Advantages of non-inferiority trials
A non-inferiority trial is appropriate when:
- A placebo treatment is unethical
- The standard treatment is exceptionally effective
- The experimental treatment is thought to be equivalent or at least not worse but not superior to the current treatment (i.e. everybody is convinced that a superiority trial would show no difference)
- The experimental treatment is expected to be similar to the standard treatment in terms of the primary outcome, but has other unrelated advantages (eg. is cheaper, less invasive or more convenient) in which case it would be helpful to demonstrate that its' efficacy is not worse.
Disadvantages of non-inferiority trials
- The standard of care you test against may be more harmful than placebo.

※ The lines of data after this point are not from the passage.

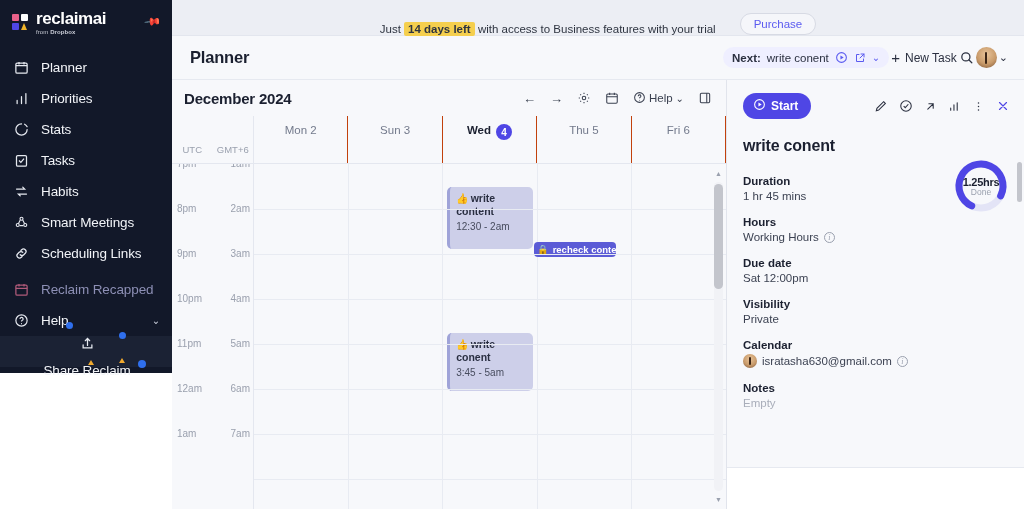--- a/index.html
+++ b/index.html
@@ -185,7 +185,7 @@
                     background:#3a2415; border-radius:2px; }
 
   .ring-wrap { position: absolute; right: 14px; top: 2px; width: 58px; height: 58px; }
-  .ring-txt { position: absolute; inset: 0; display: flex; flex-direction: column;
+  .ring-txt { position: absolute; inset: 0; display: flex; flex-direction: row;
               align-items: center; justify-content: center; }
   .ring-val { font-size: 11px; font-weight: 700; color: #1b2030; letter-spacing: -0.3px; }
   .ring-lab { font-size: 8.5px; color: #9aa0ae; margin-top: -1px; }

- Because you are not testing against placebo, a situation may arise where both treatments are similarly harmful, and you have merely demonstrated that your experimental treatment is not any more harmful than the current harmful standard of care.
- Because you are not testing against placebo the effect size difference is smaller, and in order to achieve satisfactory power the sample size needs to be larger (and your trial becomes more expensive).
- If the effect of the standard treatment is very close to the effect of a placebo, then the effect of the supposedly non-inferior experimental treatment may end up being very close to the placebo.
- If you test one treatment and prove that it is not much worse, and then test another treatment proving that it is not much worse than the last, you may eventually come to a point where after multiple noninferiority trials you have demonstrated that your terrible useless treatment is not much worse than the other terrible useless treatment, something described as "biocreep", or the acceptance of progressively worse treatments.
- Equipoise is ethically necessary to run these trials, but there may be no equipoise with regards to non-inferiority (i.e. some may genuinely believe that the standard treatment is substantially superior to the experimental treatment). Considering that the null hypothesis is that the experimental treatment is much worse, some ethicists may argue that true equipoise is impossible. You basically end up consenting your enrolled patients to agree that they may be randomised to a treatment which is believed to be inferior, or which at best might turn out to be no better.
- A poorly conducted superiority trial (i.e. with many protocol violations and drop-outs) will have a result which trends towards non-inferiority because through intention-to-treat analysis the effect size of the experimental treatment will be diluted.
- The investigators are in control of the equivalence margin, which means they could have decided on an inappropriately wide margin. If the margin is established after the results become available, the experimental treatment could appear not much worse by manipulating how much worse you would accept as a threshold. Even pre-specified margins might be completely arbitrary and inappropriate. There is some pressure to select an inappropriately wide limit - the wider the limit, the smaller the sample size you will require, and the cheaper your trial. This may lead to truly ridiculous conclusions. For instance, Silvio Garattini (2007) describes the COMPASS trial where "the thrombolytic saruplase was judged equivalent to streptokinase for post-myocardial infarction, even though the saruplase group had 50% more deaths than the control group".
- For a drug company, to prove non-inferiority of a new drug is less risky than to try to demonstrate their superiority. Failure to demonstrate superiority may stop the product from making its way into the market, and doesn't look as good on the promotional literature.